Which places are already running on solar power?
It’s no surprise that both companies are making big progress in sunny, richer nations - primarily in the US. Wärtsilä has just signed up to deliver one of the world’s largest solar-plus-storage projects with Clearway Energy Group, covering five sites in Hawaii and California. Renewables already make up well over 50 per cent of Hawaii’s energy market, so batteries are being built to match - for example, solar projects of 35MW. Meanwhile, the Californian grid ran on 100 per cent renewables in May, albeit just for one minute.
Over the last few years, engineers have been racing to develop batteries with longer and longer durations, interacting with the grid from seconds to hours. Invinity’s focus is on the 4-to-12-hour window, but, says Harper, “there are other storage technologies coming along that are going to take the power from a very windy November and make sure it’s available at homes in a comparatively still February.
“That sort of seasonal shifting is going to be a further piece of the puzzle if we are to go down that path of full decarbonisation.”
Water, sand and alternative batteries - what’s next?
Batteries are not the only solution to our energy storage problems. In fact, the most common form of energy storage in the world is hydro projects. Pumped storage hydropower plants work by controlling the volume of water in an upper and lower pool. When electricity is needed, the ‘water battery’ at the top is released, rotating a turbine which generates hydroelectric power.
Sand batteries are another, more recent innovation. They use grains to generate and store heat. One is already up and running in Finland, with the power to serve the district heating network for months on end. Though it’s on a vastly different scale to Wärtsilä’s operations so far, Tang says sand could have a sizable niche in continental Europe and the UK too. “The challenge is so big that we really need a portfolio of battery solutions,” he adds.
Financing is key to speeding up the rollout of other technologies - which is where the funding power of EV companies still comes into play. And, though it might not sound like the most exciting vanguard of environmental action, Harper adds that regulatory reform is essential to connecting renewable projects to the grid; developers have said they face a 6-to-10-year wait for approval in the UK.

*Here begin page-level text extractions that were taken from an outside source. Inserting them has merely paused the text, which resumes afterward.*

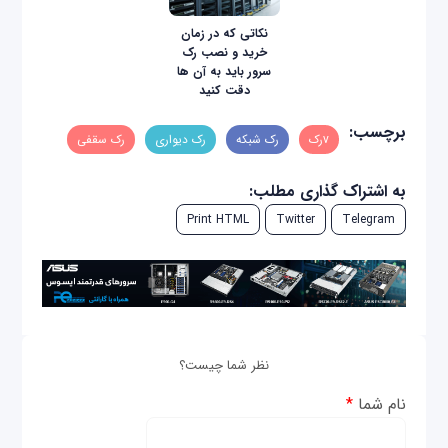
نکاتی که در زمان
خرید و نصب رک
سرور باید به آن ها
دقت کنید
برچسب:
vرک
رک شبکه
رک دیواری
رک سقفی
به اشتراک گذاری مطلب:
Print HTML
Twitter
Telegram
نظر شما چیست؟
نام شما
*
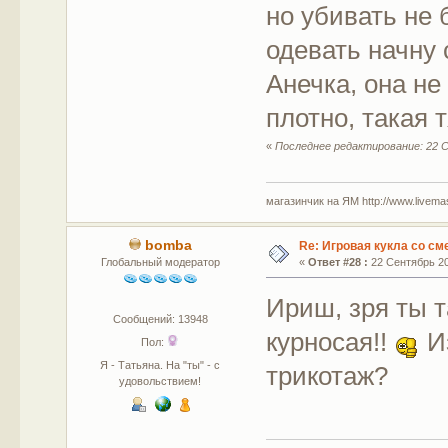
но убивать не б
одевать начну с
Анечка, она не
плотно, такая 
«
Последнее редактирование: 22 Се
магазинчик на ЯМ http://www.livemaste
bomba
Re: Игровая кукла со с
Глобальный модератор
«
Ответ #28 :
22 Сентябрь 20
Ириш, зря ты т
Сообщений: 13948
курносая!!
И
Пол:
Я - Татьяна. На "ты" - с
трикотаж?
удовольствием!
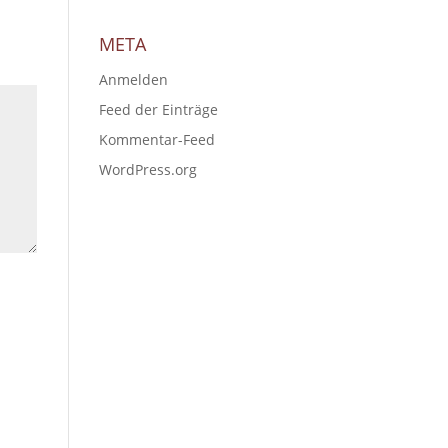
META
Anmelden
Feed der Einträge
Kommentar-Feed
WordPress.org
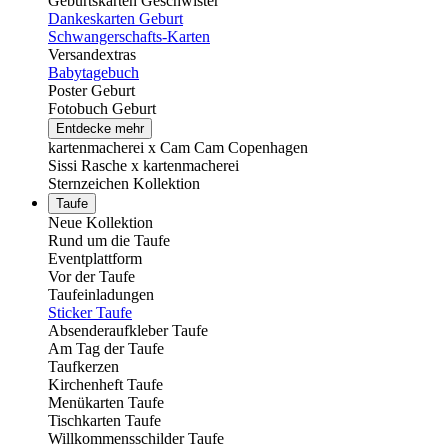
Geburtskarten Geschwister
Dankeskarten Geburt
Schwangerschafts-Karten
Versandextras
Babytagebuch
Poster Geburt
Fotobuch Geburt
Entdecke mehr
kartenmacherei x Cam Cam Copenhagen
Sissi Rasche x kartenmacherei
Sternzeichen Kollektion
Taufe
Neue Kollektion
Rund um die Taufe
Eventplattform
Vor der Taufe
Taufeinladungen
Sticker Taufe
Absenderaufkleber Taufe
Am Tag der Taufe
Taufkerzen
Kirchenheft Taufe
Menükarten Taufe
Tischkarten Taufe
Willkommensschilder Taufe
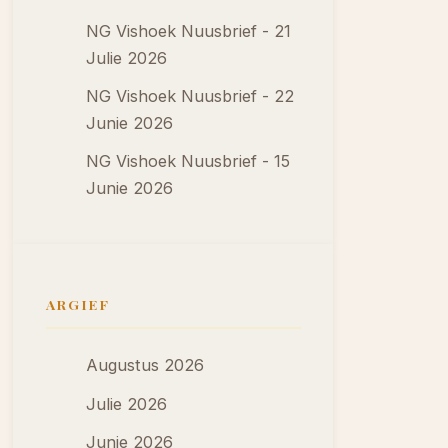
NG Vishoek Nuusbrief - 21
Julie 2026
NG Vishoek Nuusbrief - 22
Junie 2026
NG Vishoek Nuusbrief - 15
Junie 2026
ARGIEF
Augustus 2026
Julie 2026
Junie 2026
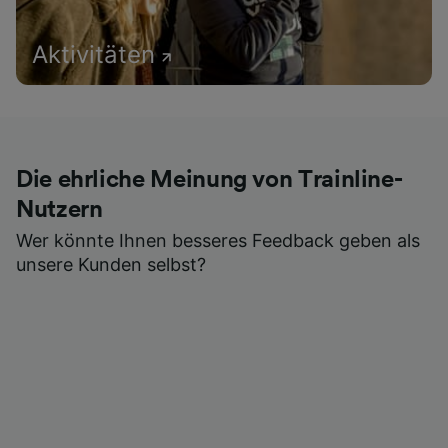
Aktivitäten
Die ehrliche Meinung von Trainline-
Nutzern
Wer könnte Ihnen besseres Feedback geben als
unsere Kunden selbst?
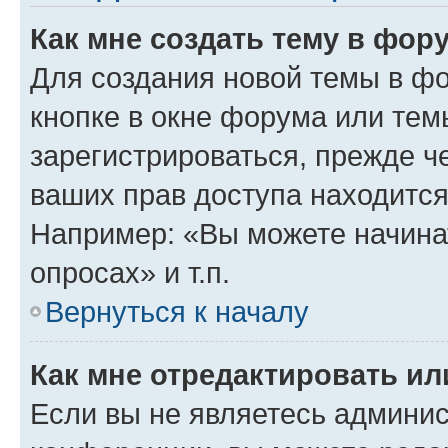
Как мне создать тему в фор
Для создания новой темы в ф
кнопке в окне форума или тем
зарегистрироваться, прежде ч
ваших прав доступа находится
Например: «Вы можете начина
опросах» и т.п.
Вернуться к началу
Как мне отредактировать и
Если вы не являетесь админи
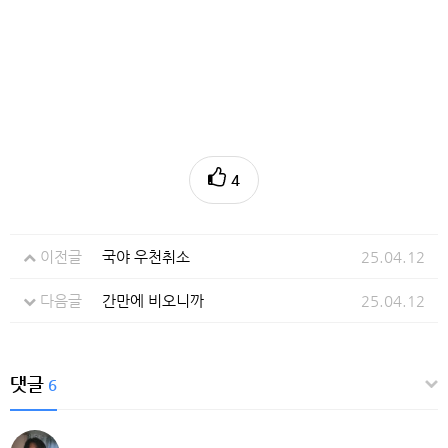
4
이전글
국야 우천취소
25.04.12
다음글
간만에 비오니까
25.04.12
댓글
6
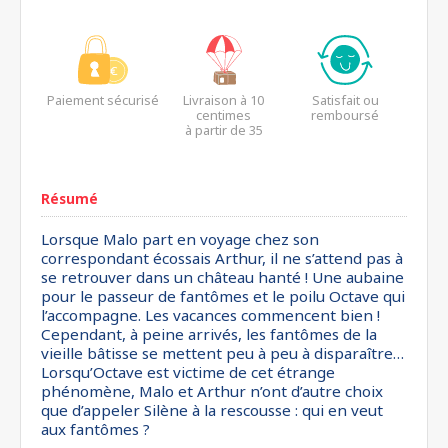
Paiement sécurisé
Livraison à 10
Satisfait ou
centimes
remboursé
à partir de 35
euros*
Résumé
Lorsque Malo part en voyage chez son
correspondant écossais Arthur, il ne s’attend pas à
se retrouver dans un château hanté ! Une aubaine
pour le passeur de fantômes et le poilu Octave qui
l’accompagne. Les vacances commencent bien !
Cependant, à peine arrivés, les fantômes de la
vieille bâtisse se mettent peu à peu à disparaître…
Lorsqu’Octave est victime de cet étrange
phénomène, Malo et Arthur n’ont d’autre choix
que d’appeler Silène à la rescousse : qui en veut
aux fantômes ?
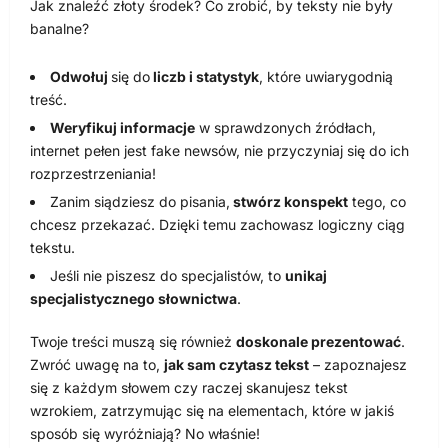
Jak znaleźć złoty środek? Co zrobić, by teksty nie były
banalne?
Odwołuj
się do
liczb i statystyk
, które uwiarygodnią
treść.
Weryfikuj informacje
w sprawdzonych źródłach,
internet pełen jest fake newsów, nie przyczyniaj się do ich
rozprzestrzeniania!
Zanim siądziesz do pisania,
stwórz konspekt
tego, co
chcesz przekazać. Dzięki temu zachowasz logiczny ciąg
tekstu.
Jeśli nie piszesz do specjalistów, to
unikaj
specjalistycznego słownictwa
.
Twoje treści muszą się również
doskonale prezentować
.
Zwróć uwagę na to,
jak sam czytasz tekst
– zapoznajesz
się z każdym słowem czy raczej skanujesz tekst
wzrokiem, zatrzymując się na elementach, które w jakiś
sposób się wyróżniają? No właśnie!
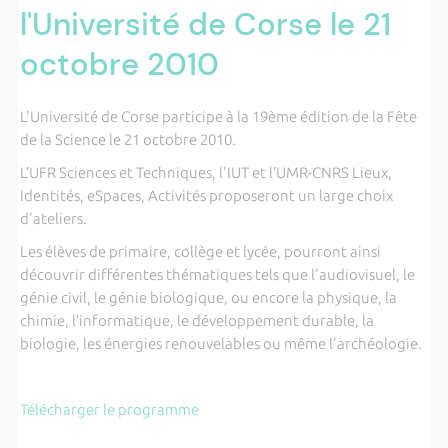
l'Université de Corse le 21
octobre 2010
L'Université de Corse participe à la 19ème édition de
la Fête
de
la Science le 21 octobre 2010.
L’UFR Sciences et Techniques, l'IUT et
l’UMR-CNRS Lieux,
Identités, eSpaces, Activités
proposeront un large choix
d'ateliers.
Les élèves de primaire, collège et lycée, pourront ainsi
découvrir différentes thématiques tels que l'audiovisuel, le
génie civil, le génie biologique, ou encore la physique, la
chimie, l’informatique, le développement durable, la
biologie, les énergies renouvelables ou même l'archéologie.
Télécharger le programme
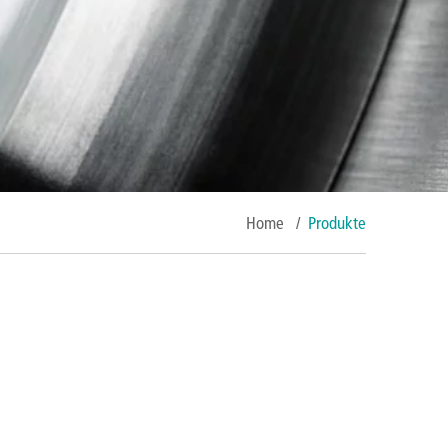
Home
/
Produkte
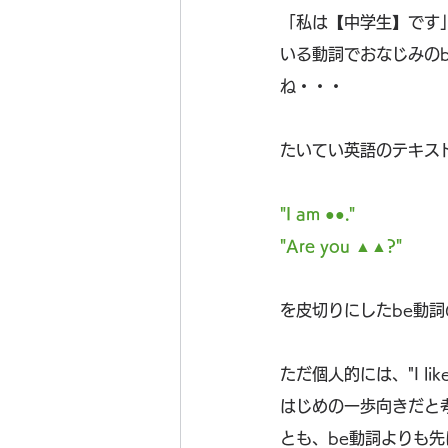
「私は【中学生】です
いる動詞でおなじみの
ね・・・
たいてい英語のテキス
"I am ●●."
"Are you ▲▲?"
を皮切りにしたbe動
ただ個人的には、"I li
はじめの一歩向きだと
とも、be動詞よりも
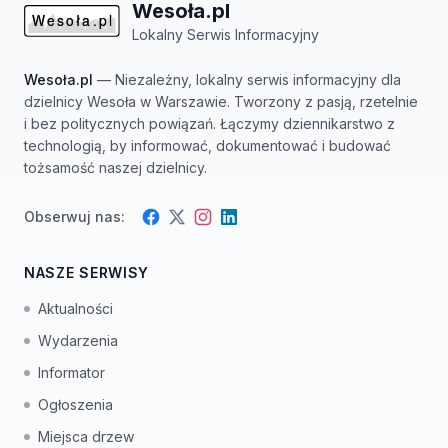
Wesoła.pl
Lokalny Serwis Informacyjny
Wesoła.pl
— Niezależny, lokalny serwis informacyjny dla
dzielnicy Wesoła w Warszawie. Tworzony z pasją, rzetelnie
i bez politycznych powiązań. Łączymy dziennikarstwo z
technologią, by informować, dokumentować i budować
tożsamość naszej dzielnicy.
Obserwuj nas:
Facebook
Instagram
Twitter
LinkedIn
NASZE SERWISY
Aktualności
Wydarzenia
Informator
Ogłoszenia
Miejsca drzew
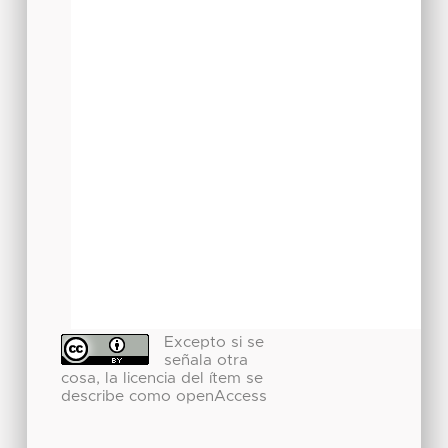
Excepto si se
señala otra
cosa, la licencia del ítem se
describe como openAccess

The race is on to reach the point where energy storage can match renewable generation. “Imagine the electric grid in 2040,” says Harper: “You’ve got solar and wind generation, and probably some other sources like geothermal and tidal power, that are providing 100 per cent of our electricity needs.
“But there is as much storage as there is primary generation, because you need to make sure that, as you start to mothball those coal plants and shut down those gas engines, there will remain sufficient electricity from renewable sources to power our homes and industry.”
For those looking to stick with the positive narrative, the growth of the wind-plus-storage business is going to be an exciting thread to follow in the next couple of years.
In decarbonising our energy systems, concludes Harper, “batteries aren’t going to be the only answer, but they are going to be a big part of the answer.”